THE Government Chief Whip’s difficulties over a pairing arrangement brought back stressful memories of my time as Government Pairing Whip – the whip responsible always having the numbers present at Westminster to see-off any rebellion by colleagues, or ambush by the Opposition.

You are at once most popular - as colleagues ingratiate themselves in the hope that you will look favourably on their slipping request - and most unpopular as others curse you having refused theirs.

Gavin Barwell, now the Prime Minister’s Chief of Staff, tells a tale (he definitely suffers from false memory syndrome) of overhearing me in the Whips Office on the telephone to a bereaved colleague “…I know your wife died, but you’re okay? will you be voting tonight?”

The Pairing Whip’s nightmare is when you have a close vote coming up and you get wind of a rebellion. Immediately you have to hit the phones to cancel the slips that you have already granted and get ministers overseas back to Westminster on the next flight.

Invariably I found senior secretaries of state accommodating no matter how disruptive I was being to their plans. The problem would always be with a back-bench colleague, rarely seen at Westminster, whose arrangements in Azerbaijan or wherever, were always more important than the Government’s majority.
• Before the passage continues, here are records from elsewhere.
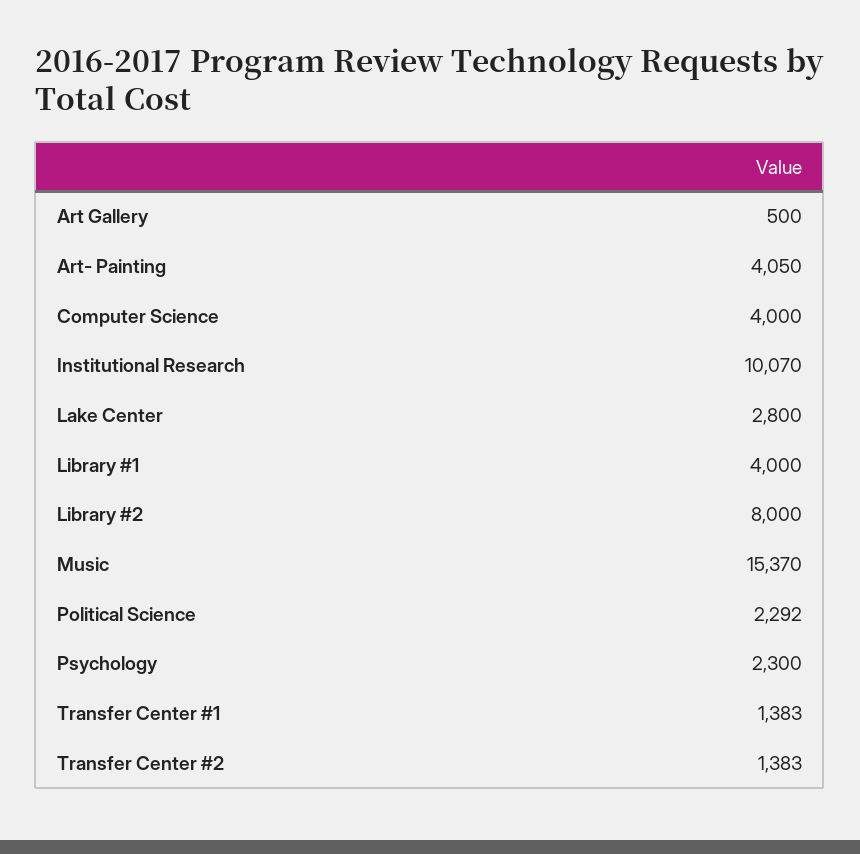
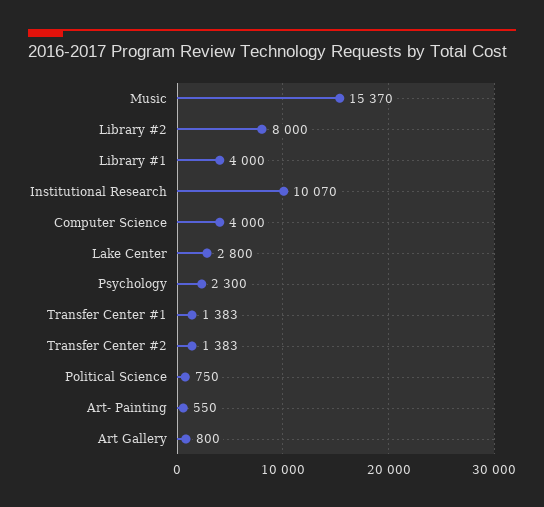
  {
-   "Art Gallery": 500,
+   "Art Gallery": 800,
-   "Art- Painting": 4050,
+   "Art- Painting": 550,
    "Computer Science": 4000,
    "Institutional Research": 10070,
    "Lake Center": 2800,
    "Library #1": 4000,
    "Library #2": 8000,
    "Music": 15370,
-   "Political Science": 2292,
+   "Political Science": 750,
    "Psychology": 2300,
    "Transfer Center #1": 1383,
    "Transfer Center #2": 1383
  }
A day or so later, by the time we actually got to the vote, and the whips had done their arm-twisting, their appeals to loyalty, or merely deploying their easy-going charm, and burned-off the bulk of the rebels, we would end up with an embarrassingly large majority to explain to a Foreign Secretary whose meetings in Washington had been abandoned.

There are three settings:

First, a one line whip, where your attendance is voluntary (we are not expecting whipped votes).

Second, a two line whip, where you are required to attend unless you have a pairing arrangement. The system that underpinned this was a fixed long-term personal relationship between MPs on either side to pair with each other, and for one of them to stand out of the division lobby, by arrangement, when the other needed to be absent. Towards the end of John Major’s Government the pairing agreement was suspended after a breach of trust not entirely dissimilar to last week’s events. The arrangements were not restored after the 1997 election because the Labour majority was so large that they could afford to run a shift system without recourse to personal pairing, resulting in the abandonment of the two line whip.

Third, the three line whip, where your attendance is vital. Even so, as the Pairing Whip, and knowing that a minister needed to be overseas, I would approach my opposite number in the Labour Whips office and we would agree a pair with one of his own absentees. The arrangement often went wrong because it was our own administrative arrangement and instruction, not a personal undertaking by the individuals involved. One of them would find that their plans had changed and, as they were now present at Westminster anyway, they voted without thinking. I would make them write a grovelling letter of apology to the Labour pairing whip. As he did to me. Luckily, it didn’t happen on a close vote.

None of this however, explains what happened last week, for which a convincing explanation has yet to be had.